Suffolk County Real Estate: The Frenzy Continues This Spring
Entering 2022, the consensus was clear: the spring housing market—Suffolk County real estate’s peak season—would fizzle out the frenzy we saw last year. After all, over 70% of home listings saw a bidding war in 2021—so how could the story get any worse for buyers?
We thought the record-low housing inventory would begin to normalize heading into the new year. In theory, the end of COVID-19 mortgage forbearance protections would bring more homes to the market, giving buyers room to push back at sky-high prices. At the same time, we thought more elderly homeowners—cautious about moving during the pandemic—would begin to move after getting the vaccine.
However, would-be buyers woke up to some unfortunate news: that conventional wisdom was wrong. Inventory dropped 26% below pre-pandemic levels—and that figure has since increased to 42%. The still red-hot Suffolk County housing market is even tighter than the frenzied spring 2021 housing market and on track to go down as the hottest spring homebuying season in history. The bidding wars have already begun.
First: the bad news
Heading into 2022, we thought home price growth would decelerate to 11% by the end of the year. However, the home price growth rate rose 16.4% in January and should peak at an all-time high of 21.6% in May, closing out the year up 17.3%.
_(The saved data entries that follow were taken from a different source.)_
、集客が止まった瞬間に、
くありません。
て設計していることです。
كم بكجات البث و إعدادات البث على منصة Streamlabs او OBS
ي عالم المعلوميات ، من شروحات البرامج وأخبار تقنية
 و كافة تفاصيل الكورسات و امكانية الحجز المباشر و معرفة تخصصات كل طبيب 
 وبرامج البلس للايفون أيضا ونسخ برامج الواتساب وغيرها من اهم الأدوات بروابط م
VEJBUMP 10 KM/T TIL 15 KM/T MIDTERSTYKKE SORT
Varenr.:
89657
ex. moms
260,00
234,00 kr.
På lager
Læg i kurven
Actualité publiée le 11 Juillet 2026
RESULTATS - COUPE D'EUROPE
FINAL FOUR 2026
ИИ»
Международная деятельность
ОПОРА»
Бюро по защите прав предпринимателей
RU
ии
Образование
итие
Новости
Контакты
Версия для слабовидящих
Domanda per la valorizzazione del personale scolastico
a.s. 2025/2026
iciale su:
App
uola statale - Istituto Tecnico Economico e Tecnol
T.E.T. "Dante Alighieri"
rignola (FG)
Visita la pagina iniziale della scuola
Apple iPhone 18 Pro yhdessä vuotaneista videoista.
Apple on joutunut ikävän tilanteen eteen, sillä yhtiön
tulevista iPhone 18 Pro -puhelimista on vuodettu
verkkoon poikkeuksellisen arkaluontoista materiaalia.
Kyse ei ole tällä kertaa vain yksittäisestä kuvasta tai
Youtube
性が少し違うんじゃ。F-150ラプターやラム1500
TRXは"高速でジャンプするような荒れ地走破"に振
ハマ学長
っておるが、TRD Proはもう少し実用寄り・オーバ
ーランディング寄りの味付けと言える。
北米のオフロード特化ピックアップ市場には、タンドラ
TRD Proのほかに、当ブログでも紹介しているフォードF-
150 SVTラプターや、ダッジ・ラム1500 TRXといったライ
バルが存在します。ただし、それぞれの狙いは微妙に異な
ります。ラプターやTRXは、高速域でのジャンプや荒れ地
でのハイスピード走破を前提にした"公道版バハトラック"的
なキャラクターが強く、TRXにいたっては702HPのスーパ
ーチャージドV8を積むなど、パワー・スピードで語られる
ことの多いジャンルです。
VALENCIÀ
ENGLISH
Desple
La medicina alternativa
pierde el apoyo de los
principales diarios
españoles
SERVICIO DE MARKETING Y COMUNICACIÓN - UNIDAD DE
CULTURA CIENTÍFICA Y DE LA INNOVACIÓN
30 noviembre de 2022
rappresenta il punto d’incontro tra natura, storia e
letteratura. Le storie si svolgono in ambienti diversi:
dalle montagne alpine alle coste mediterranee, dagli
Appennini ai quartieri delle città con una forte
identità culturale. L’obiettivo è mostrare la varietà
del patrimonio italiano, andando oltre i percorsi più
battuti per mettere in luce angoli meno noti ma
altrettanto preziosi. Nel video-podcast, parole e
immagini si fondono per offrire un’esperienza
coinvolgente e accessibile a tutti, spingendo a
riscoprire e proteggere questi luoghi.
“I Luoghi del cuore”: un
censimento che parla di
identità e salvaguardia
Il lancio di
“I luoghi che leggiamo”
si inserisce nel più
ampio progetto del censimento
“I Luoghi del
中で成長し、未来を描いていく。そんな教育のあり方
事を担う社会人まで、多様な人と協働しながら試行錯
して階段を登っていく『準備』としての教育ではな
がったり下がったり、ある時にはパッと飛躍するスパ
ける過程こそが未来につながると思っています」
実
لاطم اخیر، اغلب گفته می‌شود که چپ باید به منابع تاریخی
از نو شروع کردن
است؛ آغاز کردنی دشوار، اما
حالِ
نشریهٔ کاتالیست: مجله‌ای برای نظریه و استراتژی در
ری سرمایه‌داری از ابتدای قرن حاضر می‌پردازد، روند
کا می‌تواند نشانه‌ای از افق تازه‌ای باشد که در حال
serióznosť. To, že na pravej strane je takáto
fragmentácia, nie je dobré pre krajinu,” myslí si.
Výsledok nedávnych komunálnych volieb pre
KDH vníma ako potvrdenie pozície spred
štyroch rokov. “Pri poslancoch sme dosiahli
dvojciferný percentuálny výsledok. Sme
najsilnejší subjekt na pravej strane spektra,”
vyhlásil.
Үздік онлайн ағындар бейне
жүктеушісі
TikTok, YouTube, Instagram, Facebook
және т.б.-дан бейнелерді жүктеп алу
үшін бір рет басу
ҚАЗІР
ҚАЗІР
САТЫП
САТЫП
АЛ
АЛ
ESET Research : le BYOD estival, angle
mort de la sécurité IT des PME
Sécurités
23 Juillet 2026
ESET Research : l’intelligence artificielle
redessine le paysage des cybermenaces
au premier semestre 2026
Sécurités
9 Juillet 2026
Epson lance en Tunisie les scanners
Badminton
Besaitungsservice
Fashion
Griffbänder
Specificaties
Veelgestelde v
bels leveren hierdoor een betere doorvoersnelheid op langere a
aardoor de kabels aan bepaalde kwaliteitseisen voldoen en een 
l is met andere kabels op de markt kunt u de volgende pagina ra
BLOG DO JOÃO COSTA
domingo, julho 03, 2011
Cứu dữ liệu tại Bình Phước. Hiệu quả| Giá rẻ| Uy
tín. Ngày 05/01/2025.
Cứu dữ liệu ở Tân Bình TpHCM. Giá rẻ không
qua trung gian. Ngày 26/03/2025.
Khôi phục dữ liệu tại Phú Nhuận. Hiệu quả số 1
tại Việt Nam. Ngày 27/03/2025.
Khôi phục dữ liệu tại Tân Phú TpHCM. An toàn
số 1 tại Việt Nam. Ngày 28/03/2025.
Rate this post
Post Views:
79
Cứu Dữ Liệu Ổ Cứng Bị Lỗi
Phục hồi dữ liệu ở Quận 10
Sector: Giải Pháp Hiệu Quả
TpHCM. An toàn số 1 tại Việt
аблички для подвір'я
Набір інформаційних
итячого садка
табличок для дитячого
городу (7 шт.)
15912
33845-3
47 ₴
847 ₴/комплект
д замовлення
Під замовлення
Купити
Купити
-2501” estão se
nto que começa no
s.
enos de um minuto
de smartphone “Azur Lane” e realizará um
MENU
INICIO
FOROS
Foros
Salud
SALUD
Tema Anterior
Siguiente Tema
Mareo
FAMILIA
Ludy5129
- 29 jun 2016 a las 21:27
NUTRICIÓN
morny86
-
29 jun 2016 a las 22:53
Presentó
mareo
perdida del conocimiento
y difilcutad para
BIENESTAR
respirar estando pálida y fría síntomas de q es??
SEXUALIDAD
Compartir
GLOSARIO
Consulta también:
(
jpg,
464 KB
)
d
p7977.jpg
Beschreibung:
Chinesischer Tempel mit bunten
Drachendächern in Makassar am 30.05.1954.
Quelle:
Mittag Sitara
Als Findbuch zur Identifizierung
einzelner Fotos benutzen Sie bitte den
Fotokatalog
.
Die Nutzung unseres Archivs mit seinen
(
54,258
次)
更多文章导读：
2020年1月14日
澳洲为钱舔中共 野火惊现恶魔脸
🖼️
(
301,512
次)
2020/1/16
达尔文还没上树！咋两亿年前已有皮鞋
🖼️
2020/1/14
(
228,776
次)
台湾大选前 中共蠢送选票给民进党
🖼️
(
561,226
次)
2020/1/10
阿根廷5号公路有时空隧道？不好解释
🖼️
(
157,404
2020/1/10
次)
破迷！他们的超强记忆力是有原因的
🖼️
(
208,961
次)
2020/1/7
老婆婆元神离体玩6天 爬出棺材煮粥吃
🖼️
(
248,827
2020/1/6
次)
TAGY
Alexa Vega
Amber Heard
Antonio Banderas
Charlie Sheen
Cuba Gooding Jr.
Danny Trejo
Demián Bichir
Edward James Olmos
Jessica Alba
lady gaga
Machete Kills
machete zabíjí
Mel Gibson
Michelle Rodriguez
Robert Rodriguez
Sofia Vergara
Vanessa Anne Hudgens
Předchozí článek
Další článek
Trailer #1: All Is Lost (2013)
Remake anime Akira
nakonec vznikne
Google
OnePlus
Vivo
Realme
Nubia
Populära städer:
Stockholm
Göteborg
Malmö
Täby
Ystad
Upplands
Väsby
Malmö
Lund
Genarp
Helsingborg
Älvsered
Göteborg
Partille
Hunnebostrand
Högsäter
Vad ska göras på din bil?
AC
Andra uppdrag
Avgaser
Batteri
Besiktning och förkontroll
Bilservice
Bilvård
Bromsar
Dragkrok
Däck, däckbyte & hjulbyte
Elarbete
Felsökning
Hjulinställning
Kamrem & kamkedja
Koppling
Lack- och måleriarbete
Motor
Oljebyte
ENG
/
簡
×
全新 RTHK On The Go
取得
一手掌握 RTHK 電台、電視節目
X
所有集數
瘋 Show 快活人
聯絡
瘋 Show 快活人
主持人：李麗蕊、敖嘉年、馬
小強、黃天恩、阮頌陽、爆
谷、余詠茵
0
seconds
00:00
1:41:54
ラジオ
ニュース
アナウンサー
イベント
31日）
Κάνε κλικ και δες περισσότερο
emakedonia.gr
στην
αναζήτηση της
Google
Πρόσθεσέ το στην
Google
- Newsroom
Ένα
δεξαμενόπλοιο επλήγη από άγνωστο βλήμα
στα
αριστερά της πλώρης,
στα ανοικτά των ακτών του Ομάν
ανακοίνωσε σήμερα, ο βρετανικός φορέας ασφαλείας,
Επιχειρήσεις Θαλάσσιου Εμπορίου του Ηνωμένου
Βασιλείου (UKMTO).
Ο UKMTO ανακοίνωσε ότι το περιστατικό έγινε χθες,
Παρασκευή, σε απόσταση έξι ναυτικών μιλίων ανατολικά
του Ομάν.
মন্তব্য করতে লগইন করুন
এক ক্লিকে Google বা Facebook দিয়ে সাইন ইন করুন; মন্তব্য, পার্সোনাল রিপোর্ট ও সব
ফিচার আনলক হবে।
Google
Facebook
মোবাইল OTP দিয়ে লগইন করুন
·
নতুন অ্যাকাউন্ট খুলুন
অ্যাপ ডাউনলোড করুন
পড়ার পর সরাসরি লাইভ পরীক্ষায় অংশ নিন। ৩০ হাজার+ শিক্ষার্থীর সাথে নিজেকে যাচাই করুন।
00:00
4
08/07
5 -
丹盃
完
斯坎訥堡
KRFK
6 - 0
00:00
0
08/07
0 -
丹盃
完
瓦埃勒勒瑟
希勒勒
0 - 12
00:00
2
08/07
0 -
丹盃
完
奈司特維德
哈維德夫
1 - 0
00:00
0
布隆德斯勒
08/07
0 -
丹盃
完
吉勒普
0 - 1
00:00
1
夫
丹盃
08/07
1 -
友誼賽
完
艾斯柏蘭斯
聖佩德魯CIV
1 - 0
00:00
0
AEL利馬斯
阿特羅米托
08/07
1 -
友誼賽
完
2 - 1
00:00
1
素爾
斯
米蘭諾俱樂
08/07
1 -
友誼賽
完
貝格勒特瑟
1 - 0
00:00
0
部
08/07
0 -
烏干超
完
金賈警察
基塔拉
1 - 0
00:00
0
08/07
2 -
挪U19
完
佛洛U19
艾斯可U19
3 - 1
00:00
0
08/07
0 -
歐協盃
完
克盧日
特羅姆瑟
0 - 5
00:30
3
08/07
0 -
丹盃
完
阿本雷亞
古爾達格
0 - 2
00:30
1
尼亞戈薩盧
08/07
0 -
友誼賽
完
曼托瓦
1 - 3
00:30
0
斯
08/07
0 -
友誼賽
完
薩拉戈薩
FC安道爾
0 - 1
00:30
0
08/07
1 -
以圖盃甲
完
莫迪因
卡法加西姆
The median sale price increased by double-digit percentages across multiple Suffolk County towns including Coram (+46.6%), Mount Sinai (+33.4%), Selden (+21.8%), Holbrook (+16%), Medford (+15.3%), and Lake Ronkonkoma (+13%).
Home prices are soaring well above the highest year-over-year growth (14%) leading up to the housing bubble burst in 2008. The growth is unsustainable based on simple economics—home price growth can’t outpace income growth forever.
Home prices are growing six times faster than wages and the boom should continue at least through the spring, which is terrible news for buyers. However, there is some (somewhat) good news shining a light at the end of the tunnel: the housing market frenzy will pass—just not this spring.
2022 market projections
New forecasts show housing inventory and the seller’s market could ease heading into 2023. Fannie Mae predicts home prices to rise 11.2% in 2022 and just 4.2% in 2023. The two big factors are home prices and mortgage interest rates. Higher rates and prices mean more pushback from buyers, which should rein in the market.
The existing home dilemma
Most of the supply of homes for sale are existing homes, which makes existing homeowners critical influencers of housing supply. The problem is that more existing homeowners are staying put. Fewer homes listed for sale compounds the housing supply shortage. You can’t buy what’s not for sale—and you won’t sell if you can’t find something better to buy.
At the same time, homes are selling faster than ever. Median days on the market dropped in Suffolk County towns including Farmingville (-30%), Lake Grove (-23%), Holstville (-17%), Centereach (-14%), and East Setauket (-9%).
The theme for buyers right now is no inventory and no patience. However, life is good for sellers looking to sell without buying another home. Multiple offers will earn you well over your asking price.
The long-term problems
The first long-term problem is mortgage rates, which increased in February by the second-largest month-over-month gain since 2016. More homeowners refinanced into rock-bottom rates, leaving them feeling stuck in a locked-in rate. When the current rate is higher than the existing rate, homeowners spend more each month to borrow same amount of money, disincentivizing them from selling. Why move out when you can’t move up?
In the long-term, rising mortgage rates could slow down the Suffolk County housing market. Each uptick prices more buyers out of the market. However, the short-term impact is the opposite. Fear over rising rates motivates more buyers to plunge into the market. Existing homeowners staying put lowered supply by 8,600 potential home sales month-over-month. The lack of supply will remain a long-term constraint to housing market potential.
The short-term problems
Two short-term problems are tighter credit standards and decreased buying power. Buyers unable to qualify are more likely to stay put, limiting the supply.
Buying power—a combination of home price, household income, and mortgage rates—decreased 3.6% month over month. However, buying power may improve in the spring market. Rates are trending upward as the economy improves. Household incomes are also expected to increase as more employers bid up wages to attract workers.
The role of home price appreciation
House price appreciation is expected to remain strong, which could encourage more existing homeowners to move. More equity makes homeowners more likely to buy up. Despite the historic imbalance in housing supply relative to demand over the past year, annual price growth is moderating, which may motivate existing homeowners to sell over fears of missing out on historically high prices. Rising household formation could also drive primary and long-term home buying demand.
Demographic demand remains strong
Expect robust demographic demand for homes this spring with a lack of supply remaining the primary constraint. You may notice more homes coming to the market but with buyers still snatching up homes fast and for more money. More than half of homes on market in February sold in 10 days or less.
The bottom line
Long gone are the days when buyers could go home and sleep on it. Expect a challenging spring Suffolk County housing market for buyers—but an uphill climb for sellers, too. (It’s hard to sell when you can’t find something else.) There are several unknowns heading into the spring market—but one thing is for certain: if you sell, someone will buy.